Polenta is simply cooked cornmeal.
Expensive Italian restaurants have created quite a mystique about polenta. Years ago, you never saw polenta on a restaurant menu. Now no self-respecting chic Italian restaurant doesn't have at least two fancy polenta dishes, while the less fashionable "Luigi's" wouldn't even think of offering it.
Polenta, you see, has a very humble origin and history--it's an ancient, peasant dish from Northern Italy. The affluent rarely touched it. You may have heard Italian cooks boast that it was a main diet of Roman soldiers on military campaigns. Well, early Romans may have eaten a mush (a thick porridge) called polenta, but it certainly couldn't have been made from corn, which was unknown in Europe until the 16th century.
Grain, which was grown for animals, is indigestible by humans unless it is first ground into meal or flour. (The word "meal" originally meant ground grain.) Cereal or flour is easily transported and stored, and can later be mixed with water and baked, grilled, or cooked. The first polenta was cooked buckwheat meal, or mush. It wasn't highly nutritious or tasty, but it prevented famine. The Romans in the British Isles may have given the Celts the idea for Haggis.
Italians, the world's greatest cooks, figured out ways to make polenta rich, flavorful, and nutritious, by serving it with other less austere foods, and enriching it with dairy products, such as butter and cheese. They have also made its preparation a family ritual, including the use of the copper paiolo and wooden spoon. And the use of cornmeal in place of ground buckwheat added variety. Today all Italians, not just the poor, enjoy polenta, even though it is still associated with hardship and deprivation, as it literally kept millions alive.

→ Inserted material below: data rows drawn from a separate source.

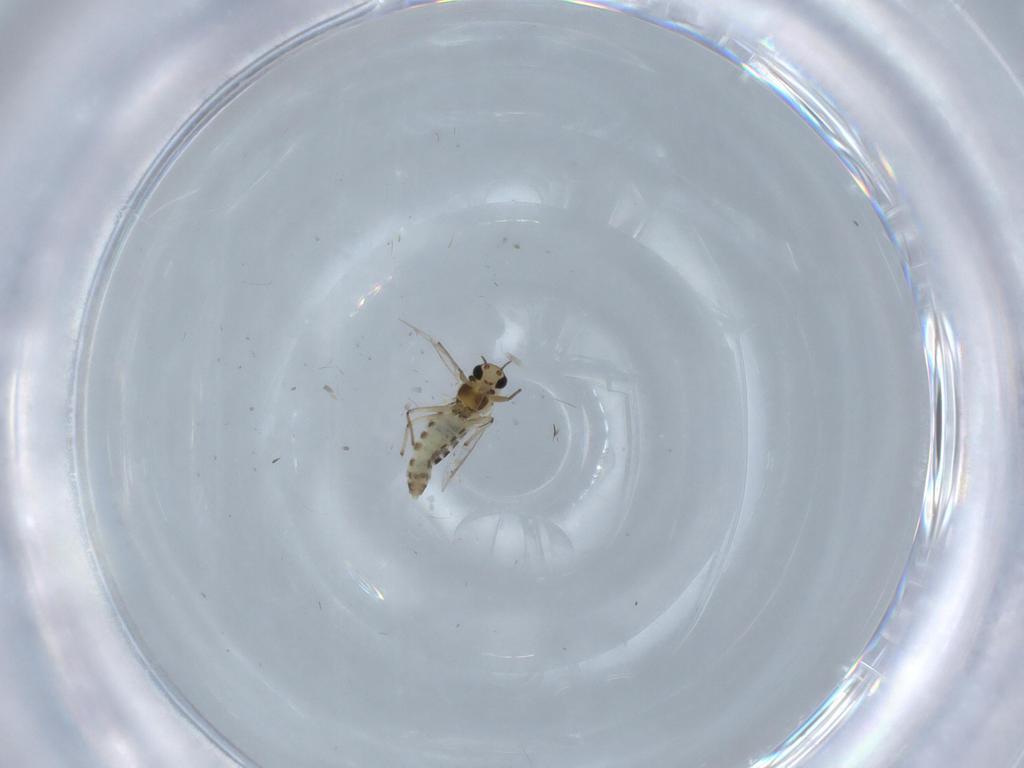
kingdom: Animalia
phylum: Arthropoda
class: Insecta
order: Diptera
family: Chironomidae
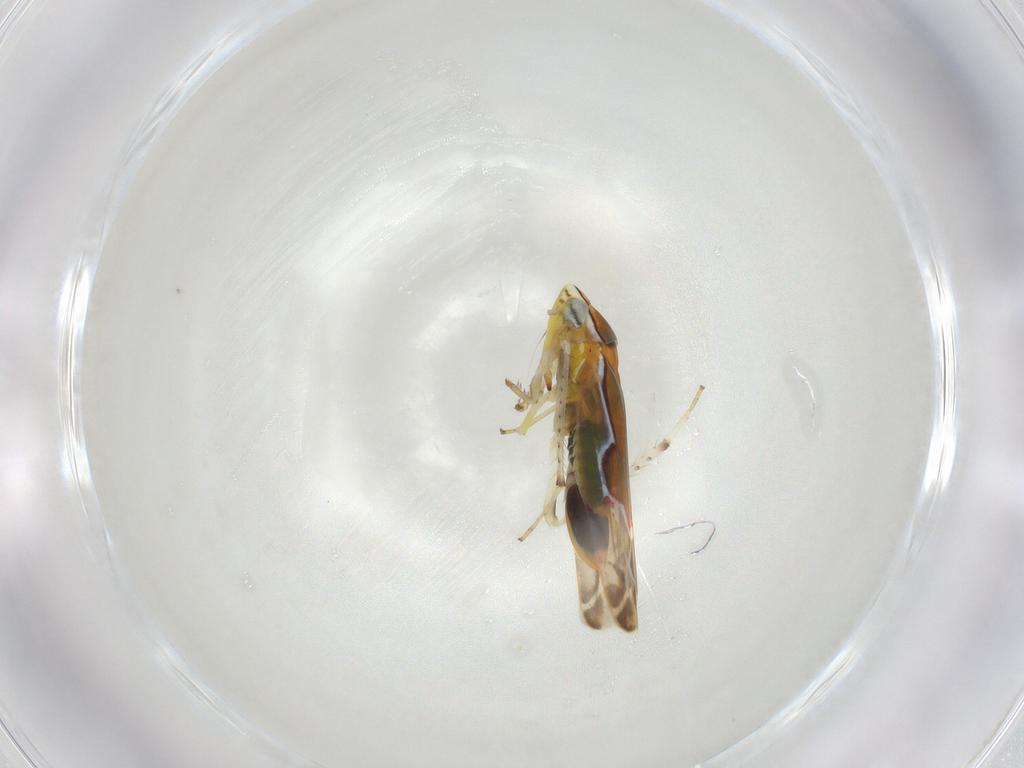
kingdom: Animalia
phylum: Arthropoda
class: Insecta
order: Hemiptera
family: Cicadellidae
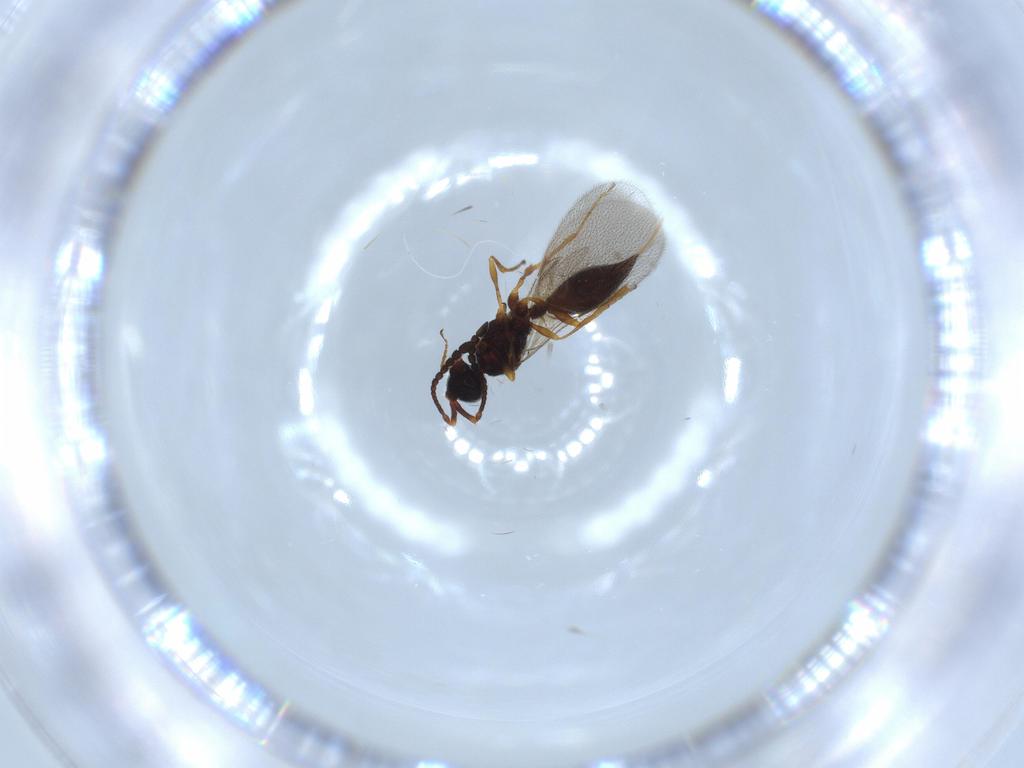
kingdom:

In Italy and the rest of Europe, corn is still primarily grown for animal feed. It's interesting that aside from polenta, you won't find many uses for corn or its byproducts in Italian cooking.
You can buy corn flour imported from Italy called polenta, but you can also find perfectly good domestic cornmeal in the U.S. and other corn-producing countries. The more coarsely ground cornmeal is preferred over the more finely ground flour, as it gives a more robust texture.
Once prepared, polenta doen't have to be consumed immediately. It can be chilled and cut into shapes for grilling, baking, roasting, or frying. Look around--you will find limitless uses for polenta!